Alain Le Vern défend l'idée de la mise en place de trains qui, sur le plan de la vitesse, seraient entre celles des Corails et du TGV, et abordables fiancièrement pour l'usager
Lors du déjeuner presse organisé à l’hôtel de Région, jeudi dernier, Alain Le Vern est revenu sur le dossier des liaisons ferroviaires entre la Haute-Normandie et Paris. Un dossier qu’il abordait avec beaucoup de sérénité quelques jours après un entretien avec les ministres et le 4 septembre dernier, avec Frédéric Cuvillier, ministre délégué chargé des transports, de la mer et de la pêche.

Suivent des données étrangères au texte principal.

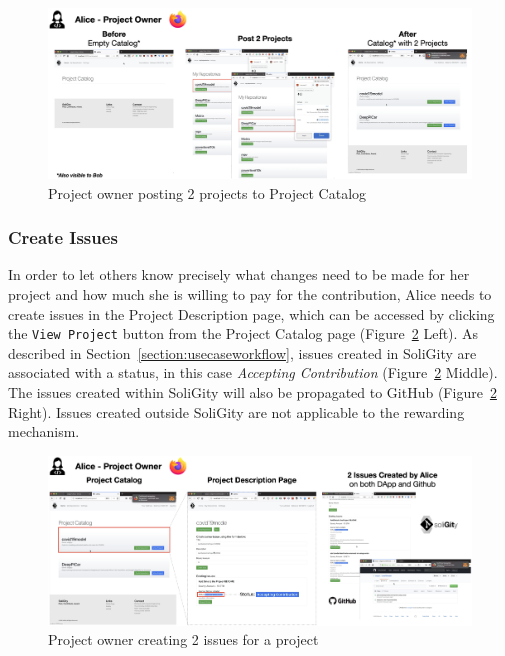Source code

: \documentclass[12pt]{article}
\renewcommand{\_}{\kern-1.5pt\textunderscore\kern-1.5pt}
\begin{document}
\begin{figure}[H]
	\centering
	\includegraphics[width=16cm]{graphs/50. post_1.png}
	\caption{Project owner posting 2 projects to Project Catalog}
	\label{fig:post1}
\end{figure}

\subsubsection{Create Issues}

In order to let others know precisely what changes need to be made for her project and how much she
is willing to pay for the contribution, Alice needs to create issues in the Project Description page,
which can be accessed by clicking the \texttt{View Project} button from the Project Catalog page
(Figure~\ref{fig:post2} Left). As described in Section~\ref{section:usecaseworkflow}, issues created
in SoliGity are associated with a status, in this case \textit{Accepting Contribution} (Figure~\ref{fig:post2} Middle).
The issues created within SoliGity will also be propagated to GitHub (Figure~\ref{fig:post2} Right).
Issues created outside SoliGity are not applicable to the rewarding mechanism.

\begin{figure}[H]
	\centering
	\includegraphics[width=16cm]{graphs/51. post_2.png}
	\caption{Project owner creating 2 issues for a project}
	\label{fig:post2}
\end{figure}
\end{document}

” Loin des effets d’annonce et des promesses électoralistes passés, le nouveau gouvernement a fait preuve de responsabilité en annonçant une hiérarchisation indispensable des orientations du schéma national d’infrastructures de transport (SNIT) (…) Avec l’actuel gouvernement, les élus de la majorité travaillent pour mettre en place une liaison fiable “, se félicitait le président de Région.
L’objectif conjoint de la Haute, la Basse Normandie et l’Ile de France est maintenant de voir se concrétiser des travaux qui “ permettront à tous les Normands de rejoindre rapidement la capitale “. La priorité des priorités est de s’attaquer au problème de désengorgement du trafic par un doublement des voies dans le Mantois et par la construction de la nouvelle gare à Rouen.
La NLPN n’est pas au chapitre des priorités
La NLPN (Nouvelle Ligne Paris-Normandie) est maintenant enterrée ? Alain Le Vern tempère le propos en déclarant : ” Si le projet de NLPN dans sa globalité doit demeurer à l’étude, nous devons en effet avancer sur les priorités sans attendre “. On comprend que la NLPN n’en fait pas partie (de ces priorités). La Région préfère creuser la piste de la liaison à haute-performance, inédite à ce jour, qui permettrait de faire circuler les trains à des vitesses comprises entre celles des Corails et des TGV, c’est-à-dire de l’ordre de 250 km/h avec des tarifs restant abordables pour les usagers.